▸ Problem statement
Copy out the message below about authenticating Git merge commits, word for word and in full.

▸ Excerpted passage
═══

Whew. Ok, before I can reply directly to this, I need to discuss a few
related things.
First of all, let's talk about [8]. It isn't part of this thread so I'll
quote the relevant part here:
Toggle quote (28 lines)
> Problem here is that this (which parent is first) is just a convention
> that the attacker does not have to follow. Example:
>
> --8<---------------cut here---------------start------------->8---
> /tmp/xx $ git commit-tree -p HEAD -p HEAD~1 -m M HEAD^{tree}
> c040e61bc184b5971f68c4b794c3158350b5d5e9
> /tmp/xx $ g show c040e61bc184b5971f68c4b794c3158350b5d5e9
> commit c040e61bc184b5971f68c4b794c3158350b5d5e9
> Merge: 40ef875 17451b8
> Author: Tomas Volf <~@wolfsden.cz>
> Date: Tue Jan 14 23:12:17 2025 +0100
>
> M
>
> /tmp/xx $ git commit-tree -p HEAD~1 -p HEAD -m M HEAD^{tree}
> ec74e368519b667d8d280639db6642b28d37eb53
> /tmp/xx $ g show ec74e368519b667d8d280639db6642b28d37eb53
> commit ec74e368519b667d8d280639db6642b28d37eb53
> Merge: 17451b8 40ef875
> Author: Tomas Volf <~@wolfsden.cz>
> Date: Tue Jan 14 23:12:32 2025 +0100
>
> M
> --8<---------------cut here---------------end--------------->8---
>
> Notice that I have created two commits, and they have the same parents,
> just in swapped order.
Here, Tomas is presumably reacting to Condition 2b in my procedure for
authenticating merge commits, which I will quote here again:
Toggle quote (20 lines)
> For commits that have multiple parents - ie. merge commits - we weaken
> the invariant as follows:
>
> 1. If all parents have the primary introduction as their most recent
> ancestor, then the invariant holds as usual.

═══

▸ Provided material

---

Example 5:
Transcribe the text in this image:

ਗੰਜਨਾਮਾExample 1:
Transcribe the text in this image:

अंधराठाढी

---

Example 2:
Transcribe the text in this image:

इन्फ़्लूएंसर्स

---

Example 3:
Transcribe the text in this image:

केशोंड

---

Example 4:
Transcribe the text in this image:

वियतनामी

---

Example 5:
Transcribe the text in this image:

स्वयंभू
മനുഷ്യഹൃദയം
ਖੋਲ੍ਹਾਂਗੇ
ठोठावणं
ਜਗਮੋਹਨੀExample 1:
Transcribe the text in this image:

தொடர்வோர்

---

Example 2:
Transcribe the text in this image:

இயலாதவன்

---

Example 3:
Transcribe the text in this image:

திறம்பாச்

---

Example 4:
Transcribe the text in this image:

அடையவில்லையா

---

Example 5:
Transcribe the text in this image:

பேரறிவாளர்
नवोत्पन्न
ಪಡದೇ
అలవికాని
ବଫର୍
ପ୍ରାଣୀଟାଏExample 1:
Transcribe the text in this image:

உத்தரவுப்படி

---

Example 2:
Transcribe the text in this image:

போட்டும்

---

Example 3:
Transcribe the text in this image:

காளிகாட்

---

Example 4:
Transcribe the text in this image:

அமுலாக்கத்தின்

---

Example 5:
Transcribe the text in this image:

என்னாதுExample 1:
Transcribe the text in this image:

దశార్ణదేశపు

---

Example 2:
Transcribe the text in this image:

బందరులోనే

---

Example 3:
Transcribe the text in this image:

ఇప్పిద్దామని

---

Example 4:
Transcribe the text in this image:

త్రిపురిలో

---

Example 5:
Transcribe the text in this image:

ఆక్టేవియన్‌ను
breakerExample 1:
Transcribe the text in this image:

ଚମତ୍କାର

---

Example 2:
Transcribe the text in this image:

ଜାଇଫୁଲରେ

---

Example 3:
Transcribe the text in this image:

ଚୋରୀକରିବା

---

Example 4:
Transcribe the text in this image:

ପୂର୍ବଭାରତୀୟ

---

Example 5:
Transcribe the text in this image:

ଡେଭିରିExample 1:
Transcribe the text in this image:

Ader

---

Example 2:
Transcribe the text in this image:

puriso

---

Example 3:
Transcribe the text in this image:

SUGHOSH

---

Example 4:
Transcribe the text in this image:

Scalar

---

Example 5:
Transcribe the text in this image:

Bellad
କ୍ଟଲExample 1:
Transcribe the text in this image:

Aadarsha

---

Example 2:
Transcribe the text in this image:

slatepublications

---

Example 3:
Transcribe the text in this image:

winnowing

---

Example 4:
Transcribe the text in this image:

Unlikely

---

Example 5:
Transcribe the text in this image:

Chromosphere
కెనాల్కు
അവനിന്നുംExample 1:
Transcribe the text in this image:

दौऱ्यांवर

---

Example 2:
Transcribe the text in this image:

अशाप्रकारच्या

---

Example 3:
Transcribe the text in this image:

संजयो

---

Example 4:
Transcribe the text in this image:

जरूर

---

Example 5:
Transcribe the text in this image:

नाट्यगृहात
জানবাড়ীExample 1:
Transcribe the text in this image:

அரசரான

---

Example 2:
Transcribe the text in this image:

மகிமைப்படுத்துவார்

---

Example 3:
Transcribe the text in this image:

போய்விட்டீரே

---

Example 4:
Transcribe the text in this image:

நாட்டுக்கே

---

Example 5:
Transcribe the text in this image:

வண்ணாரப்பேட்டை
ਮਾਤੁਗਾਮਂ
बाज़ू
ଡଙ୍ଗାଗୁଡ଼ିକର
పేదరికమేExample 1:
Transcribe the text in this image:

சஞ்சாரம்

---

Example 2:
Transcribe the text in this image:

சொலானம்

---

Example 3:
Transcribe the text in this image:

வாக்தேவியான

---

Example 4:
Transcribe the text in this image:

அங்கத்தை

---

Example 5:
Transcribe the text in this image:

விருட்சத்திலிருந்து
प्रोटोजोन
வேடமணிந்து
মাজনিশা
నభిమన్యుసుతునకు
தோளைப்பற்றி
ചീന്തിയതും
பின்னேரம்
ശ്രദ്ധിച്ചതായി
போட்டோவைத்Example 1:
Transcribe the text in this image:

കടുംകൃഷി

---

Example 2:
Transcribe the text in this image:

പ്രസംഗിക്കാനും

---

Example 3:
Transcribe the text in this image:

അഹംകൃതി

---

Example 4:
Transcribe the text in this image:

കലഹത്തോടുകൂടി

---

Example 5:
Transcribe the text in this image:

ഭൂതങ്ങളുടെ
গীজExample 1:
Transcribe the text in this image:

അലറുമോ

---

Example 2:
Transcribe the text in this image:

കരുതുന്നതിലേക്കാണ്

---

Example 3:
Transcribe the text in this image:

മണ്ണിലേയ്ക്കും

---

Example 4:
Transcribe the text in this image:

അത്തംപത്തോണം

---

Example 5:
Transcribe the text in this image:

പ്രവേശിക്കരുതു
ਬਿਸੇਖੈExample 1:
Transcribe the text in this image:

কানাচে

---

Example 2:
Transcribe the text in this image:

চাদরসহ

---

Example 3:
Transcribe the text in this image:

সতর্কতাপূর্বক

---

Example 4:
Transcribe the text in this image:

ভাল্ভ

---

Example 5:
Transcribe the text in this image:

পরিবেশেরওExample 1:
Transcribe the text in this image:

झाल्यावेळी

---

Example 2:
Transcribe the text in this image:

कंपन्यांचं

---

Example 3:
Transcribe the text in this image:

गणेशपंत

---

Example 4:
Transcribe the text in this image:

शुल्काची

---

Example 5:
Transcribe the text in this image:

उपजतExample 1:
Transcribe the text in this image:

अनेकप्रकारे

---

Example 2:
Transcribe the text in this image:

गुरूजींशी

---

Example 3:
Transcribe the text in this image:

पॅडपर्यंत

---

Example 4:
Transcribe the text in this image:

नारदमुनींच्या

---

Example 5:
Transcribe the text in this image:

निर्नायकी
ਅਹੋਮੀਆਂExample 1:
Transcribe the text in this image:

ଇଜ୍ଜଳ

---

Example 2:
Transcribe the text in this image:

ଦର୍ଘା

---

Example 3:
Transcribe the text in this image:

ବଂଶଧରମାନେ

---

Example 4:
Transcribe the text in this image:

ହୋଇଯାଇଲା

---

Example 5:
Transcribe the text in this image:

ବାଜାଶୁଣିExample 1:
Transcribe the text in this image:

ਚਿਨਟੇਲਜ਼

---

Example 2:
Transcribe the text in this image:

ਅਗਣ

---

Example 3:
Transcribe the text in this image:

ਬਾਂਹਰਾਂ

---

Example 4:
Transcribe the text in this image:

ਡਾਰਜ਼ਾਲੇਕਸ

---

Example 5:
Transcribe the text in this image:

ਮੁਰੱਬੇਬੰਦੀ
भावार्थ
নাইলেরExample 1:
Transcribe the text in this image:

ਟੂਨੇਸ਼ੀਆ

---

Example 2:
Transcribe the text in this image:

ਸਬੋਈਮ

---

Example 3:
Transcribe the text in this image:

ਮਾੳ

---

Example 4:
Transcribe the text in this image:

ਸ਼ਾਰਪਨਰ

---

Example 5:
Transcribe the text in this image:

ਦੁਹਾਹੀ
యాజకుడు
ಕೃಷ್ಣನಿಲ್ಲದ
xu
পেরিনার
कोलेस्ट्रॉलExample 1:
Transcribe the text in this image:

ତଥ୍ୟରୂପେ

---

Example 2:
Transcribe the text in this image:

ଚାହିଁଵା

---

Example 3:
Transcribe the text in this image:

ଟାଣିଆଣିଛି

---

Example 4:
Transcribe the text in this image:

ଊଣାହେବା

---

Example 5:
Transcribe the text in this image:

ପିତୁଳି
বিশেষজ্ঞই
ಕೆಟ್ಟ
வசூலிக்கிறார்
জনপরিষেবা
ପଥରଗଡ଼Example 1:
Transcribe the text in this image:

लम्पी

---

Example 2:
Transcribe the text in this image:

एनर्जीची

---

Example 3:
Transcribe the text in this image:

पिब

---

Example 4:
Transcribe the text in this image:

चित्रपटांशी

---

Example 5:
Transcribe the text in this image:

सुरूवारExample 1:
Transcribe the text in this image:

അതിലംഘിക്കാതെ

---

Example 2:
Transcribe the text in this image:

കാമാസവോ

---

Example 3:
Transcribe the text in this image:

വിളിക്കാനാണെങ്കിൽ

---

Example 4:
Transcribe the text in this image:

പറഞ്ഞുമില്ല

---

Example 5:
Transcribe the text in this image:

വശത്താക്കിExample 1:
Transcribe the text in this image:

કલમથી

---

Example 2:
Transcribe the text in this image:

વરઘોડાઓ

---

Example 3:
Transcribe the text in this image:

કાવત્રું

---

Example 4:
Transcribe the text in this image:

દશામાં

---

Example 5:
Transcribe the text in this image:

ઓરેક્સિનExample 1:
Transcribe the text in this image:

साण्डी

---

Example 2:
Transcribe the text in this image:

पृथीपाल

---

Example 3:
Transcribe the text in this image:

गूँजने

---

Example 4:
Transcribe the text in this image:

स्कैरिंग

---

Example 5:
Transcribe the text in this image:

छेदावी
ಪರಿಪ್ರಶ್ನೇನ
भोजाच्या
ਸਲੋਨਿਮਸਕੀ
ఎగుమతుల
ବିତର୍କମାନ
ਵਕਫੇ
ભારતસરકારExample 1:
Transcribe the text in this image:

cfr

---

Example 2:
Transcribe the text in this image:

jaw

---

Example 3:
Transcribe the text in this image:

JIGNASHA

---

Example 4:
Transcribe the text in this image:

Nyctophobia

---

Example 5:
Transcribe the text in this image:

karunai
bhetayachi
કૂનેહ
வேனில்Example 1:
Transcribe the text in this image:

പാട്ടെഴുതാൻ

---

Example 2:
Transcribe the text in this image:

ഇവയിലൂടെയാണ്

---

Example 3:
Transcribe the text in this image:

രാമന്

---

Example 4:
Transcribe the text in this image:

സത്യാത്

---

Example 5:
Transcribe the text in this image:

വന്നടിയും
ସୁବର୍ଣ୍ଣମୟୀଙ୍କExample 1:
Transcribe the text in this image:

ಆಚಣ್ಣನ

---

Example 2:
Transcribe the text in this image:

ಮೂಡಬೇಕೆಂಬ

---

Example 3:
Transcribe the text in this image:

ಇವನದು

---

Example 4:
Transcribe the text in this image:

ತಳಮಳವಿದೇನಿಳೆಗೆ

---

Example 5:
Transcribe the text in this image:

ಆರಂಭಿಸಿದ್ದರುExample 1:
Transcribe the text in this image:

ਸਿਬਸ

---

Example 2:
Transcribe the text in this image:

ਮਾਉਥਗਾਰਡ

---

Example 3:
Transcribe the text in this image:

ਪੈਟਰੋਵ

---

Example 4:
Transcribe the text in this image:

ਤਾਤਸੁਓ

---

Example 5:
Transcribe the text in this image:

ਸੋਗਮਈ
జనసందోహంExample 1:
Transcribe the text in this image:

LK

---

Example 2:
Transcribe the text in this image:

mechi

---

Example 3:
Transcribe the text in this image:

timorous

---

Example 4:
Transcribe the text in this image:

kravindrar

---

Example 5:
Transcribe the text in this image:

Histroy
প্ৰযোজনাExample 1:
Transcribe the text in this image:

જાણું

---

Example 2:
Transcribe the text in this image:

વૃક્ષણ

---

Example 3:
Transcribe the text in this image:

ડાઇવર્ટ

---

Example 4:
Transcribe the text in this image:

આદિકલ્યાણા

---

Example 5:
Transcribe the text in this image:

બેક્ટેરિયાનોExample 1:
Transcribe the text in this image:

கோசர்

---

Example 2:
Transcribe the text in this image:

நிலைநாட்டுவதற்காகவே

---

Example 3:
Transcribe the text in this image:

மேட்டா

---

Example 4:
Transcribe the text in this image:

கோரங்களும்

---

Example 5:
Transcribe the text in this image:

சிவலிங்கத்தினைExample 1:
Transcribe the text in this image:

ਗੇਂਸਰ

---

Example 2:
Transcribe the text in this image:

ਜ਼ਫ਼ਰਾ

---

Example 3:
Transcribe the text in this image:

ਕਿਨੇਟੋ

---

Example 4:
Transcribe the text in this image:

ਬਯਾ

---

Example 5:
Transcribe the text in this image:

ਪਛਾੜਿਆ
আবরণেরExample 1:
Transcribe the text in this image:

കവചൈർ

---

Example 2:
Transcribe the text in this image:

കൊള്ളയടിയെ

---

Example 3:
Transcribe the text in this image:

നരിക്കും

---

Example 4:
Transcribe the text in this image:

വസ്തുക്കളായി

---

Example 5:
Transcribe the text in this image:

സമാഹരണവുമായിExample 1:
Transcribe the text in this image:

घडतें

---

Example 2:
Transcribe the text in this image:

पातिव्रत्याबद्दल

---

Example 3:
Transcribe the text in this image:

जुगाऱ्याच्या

═══

▸ Problem solution
Whew. Ok, before I can reply directly to this, I need to discuss a few
related things.
First of all, let's talk about [8]. It isn't part of this thread so I'll
quote the relevant part here:
Toggle quote (28 lines)
> Problem here is that this (which parent is first) is just a convention
> that the attacker does not have to follow. Example:
>
> --8<---------------cut here---------------start------------->8---
> /tmp/xx $ git commit-tree -p HEAD -p HEAD~1 -m M HEAD^{tree}
> c040e61bc184b5971f68c4b794c3158350b5d5e9
> /tmp/xx $ g show c040e61bc184b5971f68c4b794c3158350b5d5e9
> commit c040e61bc184b5971f68c4b794c3158350b5d5e9
> Merge: 40ef875 17451b8
> Author: Tomas Volf <~@wolfsden.cz>
> Date: Tue Jan 14 23:12:17 2025 +0100
>
> M
>
> /tmp/xx $ git commit-tree -p HEAD~1 -p HEAD -m M HEAD^{tree}
> ec74e368519b667d8d280639db6642b28d37eb53
> /tmp/xx $ g show ec74e368519b667d8d280639db6642b28d37eb53
> commit ec74e368519b667d8d280639db6642b28d37eb53
> Merge: 17451b8 40ef875
> Author: Tomas Volf <~@wolfsden.cz>
> Date: Tue Jan 14 23:12:32 2025 +0100
>
> M
> --8<---------------cut here---------------end--------------->8---
>
> Notice that I have created two commits, and they have the same parents,
> just in swapped order.
Here, Tomas is presumably reacting to Condition 2b in my procedure for
authenticating merge commits, which I will quote here again:
Toggle quote (20 lines)
> For commits that have multiple parents - ie. merge commits - we weaken
> the invariant as follows:
>
> 1. If all parents have the primary introduction as their most recent
> ancestor, then the invariant holds as usual.